━━━━━ Information

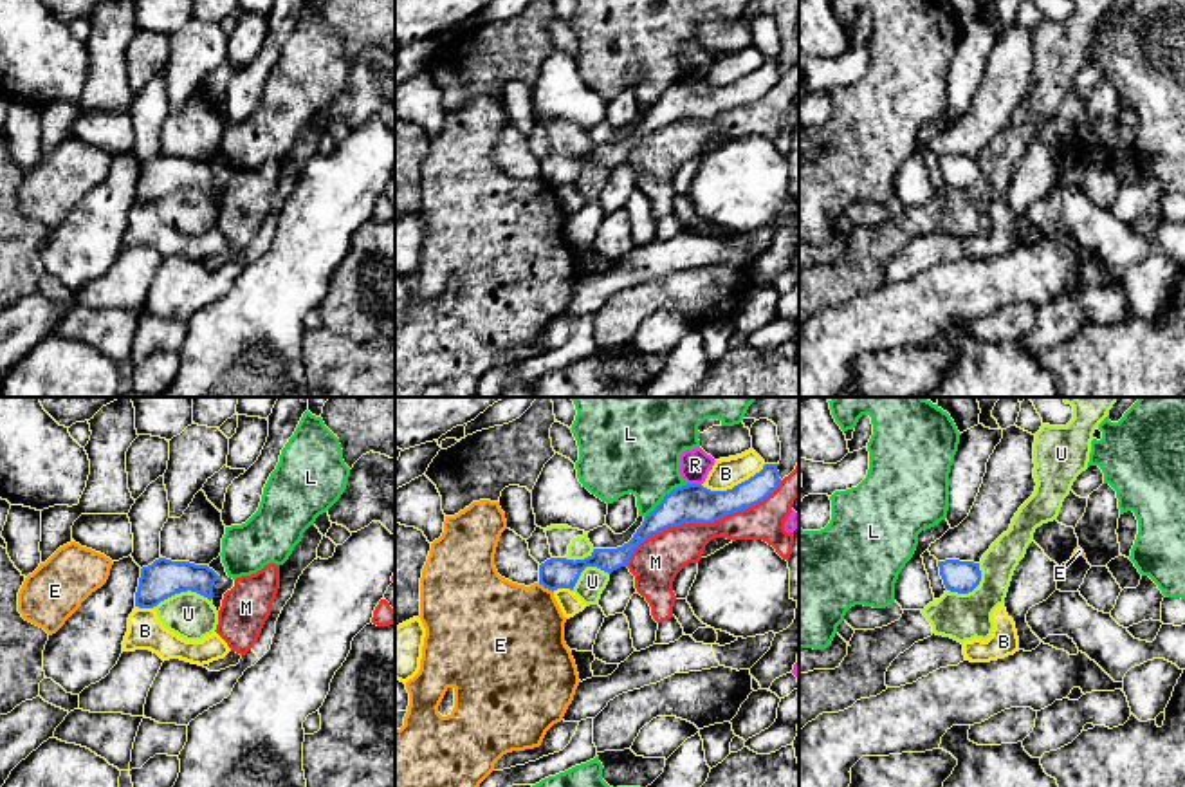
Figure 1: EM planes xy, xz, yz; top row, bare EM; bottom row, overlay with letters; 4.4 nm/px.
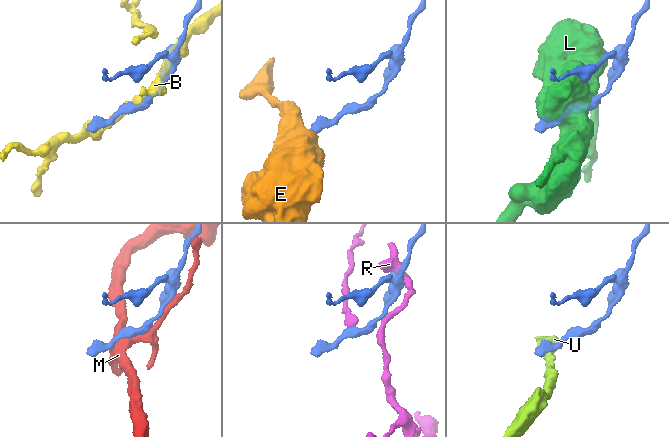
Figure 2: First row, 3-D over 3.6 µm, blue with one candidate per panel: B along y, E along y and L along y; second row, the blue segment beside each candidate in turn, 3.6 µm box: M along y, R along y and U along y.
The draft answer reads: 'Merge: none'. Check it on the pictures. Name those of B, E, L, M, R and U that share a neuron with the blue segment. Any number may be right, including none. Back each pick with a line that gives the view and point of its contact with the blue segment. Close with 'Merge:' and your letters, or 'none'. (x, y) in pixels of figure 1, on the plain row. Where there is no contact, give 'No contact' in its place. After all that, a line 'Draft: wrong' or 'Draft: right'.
Merge: none
Draft: right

━━━━━━━━━━

» Problem description:
Starting at the line that contains "Figure 2: First", copy each line exactly through the end of the listing above. Include that first line and the last one, and add nothing.

» Exercise solution:
Figure 2: First row, 3-D over 3.6 µm, blue with one candidate per panel: B along y, E along y and L along y; second row, the blue segment beside each candidate in turn, 3.6 µm box: M along y, R along y and U along y.
The draft answer reads: 'Merge: none'. Check it on the pictures. Name those of B, E, L, M, R and U that share a neuron with the blue segment. Any number may be right, including none. Back each pick with a line that gives the view and point of its contact with the blue segment. Close with 'Merge:' and your letters, or 'none'. (x, y) in pixels of figure 1, on the plain row. Where there is no contact, give 'No contact' in its place. After all that, a line 'Draft: wrong' or 'Draft: right'.
Merge: none
Draft: right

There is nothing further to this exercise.